Rodzice klasy 5c po raz kolejny wyszli z inicjatywą pieczenia i sprzedawania gofrów w szkole. To już 3 raz kiedy w ten oto sposób zbierają fundusze na wycieczkę szkolną dbając nie tylko o własne ale o dzieci z całej klasy, aby wyrównać szanse wzięcia udziału w wycieczce.
Bardzo doceniamy chęć współdziałania z dzieciakami. Wspólny cel wzmacnia relacje a zaangażowanie rodziców w sprawy szkolne jest wspaniałym przykładem dla uczniów. Nasza szkoła jest otwarta na wszystkie inicjatywy. Zawsze możecie liczyć na naszą pomoc i wsparcie w realizowaniu różnych przedsięwzięć! Zapraszamy do współpracy.
Rodzicom z klasy 5c gratulujemy determinacji i dziękujemy za wspaniałą akcję!
FOT. SP2
piątek, 13 grudnia 2024
piątek, 13 grudnia 2024
Brawo, brawo, brawo !
Dobrze że chociaż w tej szkole operatywni i zaangażowani są rodzice swoich dzieci
gratuluję
Fantastyczny pomysł wielkie brawa. Niektóre szkoły- nie będę dosłownie ktore, mogą brać przykład. Ale się nie chce bo po co?
Wielkie brawa to prawdziwa szkoła przyjazna dzieciom i rodzicom!
No nie wiem czy ten pomysł jest dla dzieci zdrowy i potrzebny. Ale jeśli już sami rodzice stosują takie metody zacukrzycowania własnych dzieci to nie miejmy pretensji o to do placówek handlowych w okolicach Szkoły. W zdrowym ciele zdrowe ciele!

[Zapisane wpisy]
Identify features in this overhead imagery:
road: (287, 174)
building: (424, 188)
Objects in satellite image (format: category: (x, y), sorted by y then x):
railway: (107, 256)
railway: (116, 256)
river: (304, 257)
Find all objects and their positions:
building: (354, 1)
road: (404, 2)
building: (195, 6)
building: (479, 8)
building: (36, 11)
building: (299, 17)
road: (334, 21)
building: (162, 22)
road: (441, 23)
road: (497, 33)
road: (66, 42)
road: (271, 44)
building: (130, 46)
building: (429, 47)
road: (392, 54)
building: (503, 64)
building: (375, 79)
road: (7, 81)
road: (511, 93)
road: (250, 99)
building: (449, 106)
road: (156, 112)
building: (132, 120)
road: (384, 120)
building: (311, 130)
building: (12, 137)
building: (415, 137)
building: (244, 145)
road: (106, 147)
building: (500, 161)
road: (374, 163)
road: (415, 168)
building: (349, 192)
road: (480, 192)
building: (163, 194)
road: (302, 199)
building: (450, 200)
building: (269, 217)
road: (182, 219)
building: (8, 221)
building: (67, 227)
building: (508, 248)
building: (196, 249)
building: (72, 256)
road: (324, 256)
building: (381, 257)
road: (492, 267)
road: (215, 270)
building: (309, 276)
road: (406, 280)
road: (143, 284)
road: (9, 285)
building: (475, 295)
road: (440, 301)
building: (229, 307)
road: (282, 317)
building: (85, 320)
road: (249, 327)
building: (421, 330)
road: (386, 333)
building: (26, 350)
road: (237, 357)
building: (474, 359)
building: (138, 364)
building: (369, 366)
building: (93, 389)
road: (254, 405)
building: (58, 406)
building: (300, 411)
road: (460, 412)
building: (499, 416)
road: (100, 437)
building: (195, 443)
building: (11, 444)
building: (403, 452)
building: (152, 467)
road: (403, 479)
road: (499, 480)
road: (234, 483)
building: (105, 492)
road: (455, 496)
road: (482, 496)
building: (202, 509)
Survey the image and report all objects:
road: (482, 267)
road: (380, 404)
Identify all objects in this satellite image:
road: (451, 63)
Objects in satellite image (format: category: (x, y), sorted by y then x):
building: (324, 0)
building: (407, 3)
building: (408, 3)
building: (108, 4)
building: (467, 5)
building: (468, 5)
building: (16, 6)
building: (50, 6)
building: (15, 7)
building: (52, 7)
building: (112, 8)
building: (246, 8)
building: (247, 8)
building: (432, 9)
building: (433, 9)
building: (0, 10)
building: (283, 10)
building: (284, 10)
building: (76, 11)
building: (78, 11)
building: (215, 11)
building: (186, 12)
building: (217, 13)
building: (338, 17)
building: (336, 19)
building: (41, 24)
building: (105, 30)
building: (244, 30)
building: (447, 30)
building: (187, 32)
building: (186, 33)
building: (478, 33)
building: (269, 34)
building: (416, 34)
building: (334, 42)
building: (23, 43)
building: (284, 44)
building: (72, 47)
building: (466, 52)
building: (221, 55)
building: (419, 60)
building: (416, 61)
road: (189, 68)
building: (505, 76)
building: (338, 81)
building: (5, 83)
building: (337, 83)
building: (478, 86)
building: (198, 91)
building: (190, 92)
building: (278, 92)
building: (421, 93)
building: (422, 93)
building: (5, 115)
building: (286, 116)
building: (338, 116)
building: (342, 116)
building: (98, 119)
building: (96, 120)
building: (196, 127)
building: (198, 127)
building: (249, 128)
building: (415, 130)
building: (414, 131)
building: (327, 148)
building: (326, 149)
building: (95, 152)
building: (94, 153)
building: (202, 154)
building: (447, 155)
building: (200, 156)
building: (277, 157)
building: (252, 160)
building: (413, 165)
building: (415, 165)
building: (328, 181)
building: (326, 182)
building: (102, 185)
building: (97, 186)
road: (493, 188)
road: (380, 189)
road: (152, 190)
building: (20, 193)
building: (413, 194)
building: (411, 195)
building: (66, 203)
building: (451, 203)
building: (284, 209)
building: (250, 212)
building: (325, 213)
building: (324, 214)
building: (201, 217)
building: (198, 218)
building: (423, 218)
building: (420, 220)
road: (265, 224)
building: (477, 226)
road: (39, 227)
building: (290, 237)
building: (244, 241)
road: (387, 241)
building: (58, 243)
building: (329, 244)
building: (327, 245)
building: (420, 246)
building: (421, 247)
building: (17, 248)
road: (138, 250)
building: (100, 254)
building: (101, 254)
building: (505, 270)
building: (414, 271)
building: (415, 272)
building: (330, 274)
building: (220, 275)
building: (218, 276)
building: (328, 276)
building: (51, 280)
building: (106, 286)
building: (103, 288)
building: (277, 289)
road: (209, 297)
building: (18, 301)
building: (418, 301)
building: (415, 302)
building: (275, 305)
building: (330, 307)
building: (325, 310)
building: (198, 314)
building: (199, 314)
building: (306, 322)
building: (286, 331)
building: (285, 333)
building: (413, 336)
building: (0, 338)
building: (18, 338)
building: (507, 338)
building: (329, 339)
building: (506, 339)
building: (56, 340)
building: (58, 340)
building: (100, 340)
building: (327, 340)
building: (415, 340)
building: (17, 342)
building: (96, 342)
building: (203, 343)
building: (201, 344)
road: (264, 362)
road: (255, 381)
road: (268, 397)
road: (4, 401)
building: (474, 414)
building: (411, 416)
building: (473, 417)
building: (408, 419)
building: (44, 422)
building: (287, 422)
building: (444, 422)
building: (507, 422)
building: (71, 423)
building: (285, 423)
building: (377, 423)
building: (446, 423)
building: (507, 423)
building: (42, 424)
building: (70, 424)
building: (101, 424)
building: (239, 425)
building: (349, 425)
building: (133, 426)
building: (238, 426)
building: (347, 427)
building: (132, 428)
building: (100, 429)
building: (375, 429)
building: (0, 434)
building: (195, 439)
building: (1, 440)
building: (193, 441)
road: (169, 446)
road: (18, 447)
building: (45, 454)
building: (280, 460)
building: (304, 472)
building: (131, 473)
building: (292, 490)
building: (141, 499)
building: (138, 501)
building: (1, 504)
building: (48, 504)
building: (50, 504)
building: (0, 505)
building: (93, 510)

*Treść polecenia*
Który raz, według artykułu o sprzedaży gofrów, rodzice klasy 5c zbierają w ten sposób fundusze na wycieczkę szkolną?

*Pełna odpowiedź*
To już trzeci raz.